[Opening Supplied passage section]

How to Stop a Drought: Vaginal Dryness in Post-Menopausal Women

When it’s dry as the Sahara Desert down there, you are in need of some major water. In the case of the vagina, water doesn’t come from a bucket or a well but from estrogen. Think of estrogen as a hose. Without a hose, you have no water, and without water, you are going to face a drought. And as we have all seen on the news or lived through in real life, droughts are not fun. As a result, vaginal dryness is not just a pesky problem but rather a major pet peeve. It can cause pain, bleeding, itching, daily discomfort, and urinary symptoms (infections and incontinence). Here’s how to get the water flowing again.

Vaginal dryness is best treated with vaginal estrogen…seems intuitive, right? If you have a fire, pouring water on it is the best way to put it out. Vaginal estrogen comes in creams, rings, and tablets. They are placed, in one of these three forms, into the vagina and deliver a low dose of estrogen directly to the vaginal tissue. While the doses and composition may vary, most of the vaginal estrogens function in a similar way. Going back to our fire reference, when you pour water on a fire, the water doesn’t typically spread. It does its job on those flames only. Vaginal estrogen is not absorbed into the bloodstream (like oral estrogen); therefore, the hormonal effects on other parts of the body (think breast, ovarian, uterus, etc.) are very small. The limited spread of vaginal estrogen makes it appealing too many.

On the flip side, if you are experiencing both vaginal dryness and hot flashes you should start searching for a wider and bigger hose. Vaginal estrogen can’t put out those fires, and they can be hot! In these cases, oral estrogen or an estrogen patch is the better way to go.

[Closing Supplied passage section]

Task item - Resume the article on vaginal dryness after menopause from where it stops.

[Opening Provided material section]

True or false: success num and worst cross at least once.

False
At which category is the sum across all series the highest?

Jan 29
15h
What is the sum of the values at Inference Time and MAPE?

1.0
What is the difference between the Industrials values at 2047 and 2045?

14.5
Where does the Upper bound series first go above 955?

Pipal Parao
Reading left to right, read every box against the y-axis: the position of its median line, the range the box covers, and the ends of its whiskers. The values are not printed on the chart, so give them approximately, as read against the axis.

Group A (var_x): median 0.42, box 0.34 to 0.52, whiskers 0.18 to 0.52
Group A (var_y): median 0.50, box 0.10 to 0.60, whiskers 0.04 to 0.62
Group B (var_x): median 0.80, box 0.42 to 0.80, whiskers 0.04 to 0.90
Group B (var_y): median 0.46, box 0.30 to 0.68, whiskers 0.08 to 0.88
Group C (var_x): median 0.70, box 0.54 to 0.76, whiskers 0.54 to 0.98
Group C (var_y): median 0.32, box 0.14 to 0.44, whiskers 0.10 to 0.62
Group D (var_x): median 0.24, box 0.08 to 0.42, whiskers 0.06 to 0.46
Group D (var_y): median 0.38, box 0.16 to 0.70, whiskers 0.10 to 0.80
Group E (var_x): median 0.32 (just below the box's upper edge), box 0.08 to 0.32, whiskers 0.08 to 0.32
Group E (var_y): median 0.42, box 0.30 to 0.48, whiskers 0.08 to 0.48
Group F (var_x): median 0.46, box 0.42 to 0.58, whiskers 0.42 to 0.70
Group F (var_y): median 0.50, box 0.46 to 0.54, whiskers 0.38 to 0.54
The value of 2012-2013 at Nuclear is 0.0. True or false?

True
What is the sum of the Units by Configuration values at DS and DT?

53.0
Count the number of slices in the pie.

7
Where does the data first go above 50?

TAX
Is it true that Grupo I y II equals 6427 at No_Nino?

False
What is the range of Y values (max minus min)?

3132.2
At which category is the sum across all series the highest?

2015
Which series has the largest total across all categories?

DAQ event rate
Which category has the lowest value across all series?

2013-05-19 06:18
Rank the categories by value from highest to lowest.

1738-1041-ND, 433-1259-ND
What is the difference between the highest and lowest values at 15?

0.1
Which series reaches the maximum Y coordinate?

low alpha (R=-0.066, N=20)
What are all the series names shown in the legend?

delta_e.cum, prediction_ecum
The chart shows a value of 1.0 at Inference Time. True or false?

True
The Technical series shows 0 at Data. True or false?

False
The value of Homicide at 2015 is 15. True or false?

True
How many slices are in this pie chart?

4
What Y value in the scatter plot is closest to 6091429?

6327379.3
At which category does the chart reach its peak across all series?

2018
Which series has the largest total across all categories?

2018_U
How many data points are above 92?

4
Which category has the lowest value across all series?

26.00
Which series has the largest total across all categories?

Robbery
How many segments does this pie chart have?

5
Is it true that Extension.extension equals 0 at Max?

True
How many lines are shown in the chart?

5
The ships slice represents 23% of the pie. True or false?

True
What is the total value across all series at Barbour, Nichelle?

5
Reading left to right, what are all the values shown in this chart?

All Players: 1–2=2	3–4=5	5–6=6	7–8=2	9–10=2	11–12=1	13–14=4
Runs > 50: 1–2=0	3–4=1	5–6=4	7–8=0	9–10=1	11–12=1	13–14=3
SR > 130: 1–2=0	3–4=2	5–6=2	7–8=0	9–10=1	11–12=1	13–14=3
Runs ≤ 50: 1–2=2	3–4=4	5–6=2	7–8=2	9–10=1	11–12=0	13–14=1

[Closing Provided material section]

Result below -
While vaginal dryness is no joke, it’s particularly unfunny in women who have or have had a history of an estrogen-sensitive cancer. In such situations, using estrogen, be it oral or vaginal, can be risky and somewhat taboo. Therefore, OB/GYNs usually like to start twisting the faucet by using non-hormonal approaches. Some of these include vaginal moisturizers, vaginal lubricants, and topical anesthetics. And while they are not estrogen, they are pretty good at temporizing the torrid situation. When they don’t and the dryness is debilitating, we must look for other options. In select cases, even in women with estrogen-sensitive cancers, we will give vaginal estrogen a go for a short period of time.

Anything that impacts your quality of life should sound the sirens. You shouldn’t live in pain. We may not put the fire out on the first try, but we have many other firehouses and engines that we can call for back up. If you sound the sirens, we will find a way to put it out!